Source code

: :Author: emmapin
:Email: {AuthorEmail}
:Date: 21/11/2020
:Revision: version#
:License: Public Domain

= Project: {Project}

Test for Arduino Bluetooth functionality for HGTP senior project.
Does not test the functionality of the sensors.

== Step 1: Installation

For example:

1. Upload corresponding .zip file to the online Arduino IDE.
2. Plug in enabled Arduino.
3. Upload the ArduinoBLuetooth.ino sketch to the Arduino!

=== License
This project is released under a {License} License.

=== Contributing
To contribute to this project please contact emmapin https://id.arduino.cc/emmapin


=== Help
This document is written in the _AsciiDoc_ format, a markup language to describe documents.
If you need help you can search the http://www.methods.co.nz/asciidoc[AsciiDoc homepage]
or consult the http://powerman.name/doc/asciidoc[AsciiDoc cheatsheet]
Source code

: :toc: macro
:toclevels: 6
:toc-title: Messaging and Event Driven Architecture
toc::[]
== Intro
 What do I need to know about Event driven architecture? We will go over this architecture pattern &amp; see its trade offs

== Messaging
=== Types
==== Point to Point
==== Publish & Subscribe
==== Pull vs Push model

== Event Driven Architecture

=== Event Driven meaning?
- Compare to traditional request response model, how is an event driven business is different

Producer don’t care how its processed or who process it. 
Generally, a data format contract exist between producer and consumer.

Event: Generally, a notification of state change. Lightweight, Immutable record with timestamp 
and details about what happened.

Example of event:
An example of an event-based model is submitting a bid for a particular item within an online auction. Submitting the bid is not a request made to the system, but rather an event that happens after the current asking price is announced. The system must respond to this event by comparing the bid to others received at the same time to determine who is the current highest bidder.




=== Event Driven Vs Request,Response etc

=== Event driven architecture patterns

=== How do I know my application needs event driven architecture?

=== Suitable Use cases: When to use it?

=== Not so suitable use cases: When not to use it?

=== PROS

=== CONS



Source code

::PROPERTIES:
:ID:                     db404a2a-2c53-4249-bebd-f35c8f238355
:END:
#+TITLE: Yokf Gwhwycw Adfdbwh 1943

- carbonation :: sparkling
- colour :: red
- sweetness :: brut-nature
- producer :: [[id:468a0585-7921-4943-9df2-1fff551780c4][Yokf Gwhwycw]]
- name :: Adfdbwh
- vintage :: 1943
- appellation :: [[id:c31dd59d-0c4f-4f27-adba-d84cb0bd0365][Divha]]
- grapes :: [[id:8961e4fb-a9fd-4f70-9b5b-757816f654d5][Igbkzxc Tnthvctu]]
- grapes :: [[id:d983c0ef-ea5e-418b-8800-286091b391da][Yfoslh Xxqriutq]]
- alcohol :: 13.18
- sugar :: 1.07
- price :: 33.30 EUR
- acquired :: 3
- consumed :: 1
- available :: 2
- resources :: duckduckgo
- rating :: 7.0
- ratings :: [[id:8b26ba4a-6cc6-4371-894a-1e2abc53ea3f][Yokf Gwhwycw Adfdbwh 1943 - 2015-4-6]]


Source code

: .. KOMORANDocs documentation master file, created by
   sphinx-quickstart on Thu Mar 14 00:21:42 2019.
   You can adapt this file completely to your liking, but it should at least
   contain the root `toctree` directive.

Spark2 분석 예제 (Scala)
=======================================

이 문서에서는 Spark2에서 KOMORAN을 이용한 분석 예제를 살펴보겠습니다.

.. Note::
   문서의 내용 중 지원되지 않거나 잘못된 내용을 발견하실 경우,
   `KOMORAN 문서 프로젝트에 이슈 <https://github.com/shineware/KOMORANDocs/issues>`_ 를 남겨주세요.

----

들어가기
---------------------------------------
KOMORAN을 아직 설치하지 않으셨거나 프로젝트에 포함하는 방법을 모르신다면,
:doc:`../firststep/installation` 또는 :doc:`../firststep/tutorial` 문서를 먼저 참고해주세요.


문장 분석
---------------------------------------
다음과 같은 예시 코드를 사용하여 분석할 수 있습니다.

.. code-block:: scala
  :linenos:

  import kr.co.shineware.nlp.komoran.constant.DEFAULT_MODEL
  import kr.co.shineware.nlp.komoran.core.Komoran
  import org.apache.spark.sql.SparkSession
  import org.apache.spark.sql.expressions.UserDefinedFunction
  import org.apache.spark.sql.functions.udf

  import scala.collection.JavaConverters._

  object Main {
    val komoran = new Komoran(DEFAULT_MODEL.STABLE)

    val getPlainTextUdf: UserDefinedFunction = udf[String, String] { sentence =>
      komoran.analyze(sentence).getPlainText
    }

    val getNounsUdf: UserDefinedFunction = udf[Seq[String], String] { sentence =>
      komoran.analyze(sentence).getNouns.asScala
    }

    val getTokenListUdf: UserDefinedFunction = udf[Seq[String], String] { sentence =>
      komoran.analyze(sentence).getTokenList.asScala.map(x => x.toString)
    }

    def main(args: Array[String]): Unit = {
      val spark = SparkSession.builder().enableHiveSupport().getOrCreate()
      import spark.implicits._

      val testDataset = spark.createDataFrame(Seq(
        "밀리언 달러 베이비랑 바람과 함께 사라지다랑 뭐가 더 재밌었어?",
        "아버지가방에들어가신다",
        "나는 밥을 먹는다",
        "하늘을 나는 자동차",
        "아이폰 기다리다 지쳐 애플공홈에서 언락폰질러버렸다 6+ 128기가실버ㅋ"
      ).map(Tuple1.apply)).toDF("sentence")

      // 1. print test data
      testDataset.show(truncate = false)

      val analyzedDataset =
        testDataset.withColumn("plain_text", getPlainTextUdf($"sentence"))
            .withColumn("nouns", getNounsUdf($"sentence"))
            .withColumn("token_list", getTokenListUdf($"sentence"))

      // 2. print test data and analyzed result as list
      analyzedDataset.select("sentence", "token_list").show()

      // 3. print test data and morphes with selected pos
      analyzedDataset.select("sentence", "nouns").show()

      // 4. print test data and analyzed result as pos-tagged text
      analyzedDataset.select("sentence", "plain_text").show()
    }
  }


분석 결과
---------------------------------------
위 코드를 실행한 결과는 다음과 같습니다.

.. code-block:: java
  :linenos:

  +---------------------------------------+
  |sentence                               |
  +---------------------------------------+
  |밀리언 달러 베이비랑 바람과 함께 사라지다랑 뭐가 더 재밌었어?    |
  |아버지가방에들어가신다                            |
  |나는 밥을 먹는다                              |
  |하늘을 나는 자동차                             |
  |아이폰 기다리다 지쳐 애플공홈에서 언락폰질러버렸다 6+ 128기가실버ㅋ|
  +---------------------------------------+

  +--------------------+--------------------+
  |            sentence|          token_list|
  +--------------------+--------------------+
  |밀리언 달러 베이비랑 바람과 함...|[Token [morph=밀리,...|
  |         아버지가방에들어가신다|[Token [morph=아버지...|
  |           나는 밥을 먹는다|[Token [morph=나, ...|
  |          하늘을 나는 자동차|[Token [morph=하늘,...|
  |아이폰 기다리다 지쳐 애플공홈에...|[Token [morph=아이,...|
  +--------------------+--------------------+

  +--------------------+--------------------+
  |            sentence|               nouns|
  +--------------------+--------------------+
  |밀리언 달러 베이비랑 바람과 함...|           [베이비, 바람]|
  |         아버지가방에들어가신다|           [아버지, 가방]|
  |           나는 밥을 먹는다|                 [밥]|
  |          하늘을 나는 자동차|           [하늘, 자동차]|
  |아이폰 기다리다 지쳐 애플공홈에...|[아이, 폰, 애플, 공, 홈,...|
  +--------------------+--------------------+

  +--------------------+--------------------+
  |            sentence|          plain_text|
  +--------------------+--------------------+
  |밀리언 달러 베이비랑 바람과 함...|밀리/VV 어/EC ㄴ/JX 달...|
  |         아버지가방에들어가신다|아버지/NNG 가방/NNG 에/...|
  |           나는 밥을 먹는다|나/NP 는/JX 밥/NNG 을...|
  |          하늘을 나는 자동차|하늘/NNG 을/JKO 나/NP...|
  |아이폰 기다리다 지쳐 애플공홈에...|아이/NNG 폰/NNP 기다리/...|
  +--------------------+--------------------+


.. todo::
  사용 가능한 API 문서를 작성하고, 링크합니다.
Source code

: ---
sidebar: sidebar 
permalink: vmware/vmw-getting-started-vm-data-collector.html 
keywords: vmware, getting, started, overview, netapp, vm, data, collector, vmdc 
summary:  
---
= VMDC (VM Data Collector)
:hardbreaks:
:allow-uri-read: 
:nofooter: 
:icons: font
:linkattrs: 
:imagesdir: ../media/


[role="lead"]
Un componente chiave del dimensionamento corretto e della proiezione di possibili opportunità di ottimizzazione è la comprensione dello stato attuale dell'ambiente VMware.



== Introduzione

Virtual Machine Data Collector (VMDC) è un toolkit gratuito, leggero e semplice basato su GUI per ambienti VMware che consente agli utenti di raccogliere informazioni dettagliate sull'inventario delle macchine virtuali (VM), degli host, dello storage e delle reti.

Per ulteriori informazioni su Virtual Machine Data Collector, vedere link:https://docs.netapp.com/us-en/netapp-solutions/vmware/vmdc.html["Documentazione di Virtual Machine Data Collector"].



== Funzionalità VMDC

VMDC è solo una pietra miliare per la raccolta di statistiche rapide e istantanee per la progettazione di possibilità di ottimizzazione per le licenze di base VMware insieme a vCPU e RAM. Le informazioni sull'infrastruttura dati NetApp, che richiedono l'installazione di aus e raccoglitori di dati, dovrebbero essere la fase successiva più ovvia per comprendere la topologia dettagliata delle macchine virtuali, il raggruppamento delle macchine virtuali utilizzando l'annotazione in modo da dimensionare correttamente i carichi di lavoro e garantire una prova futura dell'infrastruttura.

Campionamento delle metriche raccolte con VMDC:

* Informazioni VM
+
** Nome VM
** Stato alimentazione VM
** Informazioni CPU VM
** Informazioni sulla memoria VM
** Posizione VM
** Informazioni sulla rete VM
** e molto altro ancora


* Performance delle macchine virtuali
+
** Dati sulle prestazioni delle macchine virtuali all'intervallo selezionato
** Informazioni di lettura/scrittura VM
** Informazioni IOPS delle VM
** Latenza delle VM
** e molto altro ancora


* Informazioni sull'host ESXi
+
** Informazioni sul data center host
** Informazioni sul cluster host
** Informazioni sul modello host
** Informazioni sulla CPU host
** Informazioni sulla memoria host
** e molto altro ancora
:::
**TASK BRIEF**
Give only the number of lines above that hold the string "emmapin".

**EXERCISE ANSWER**
2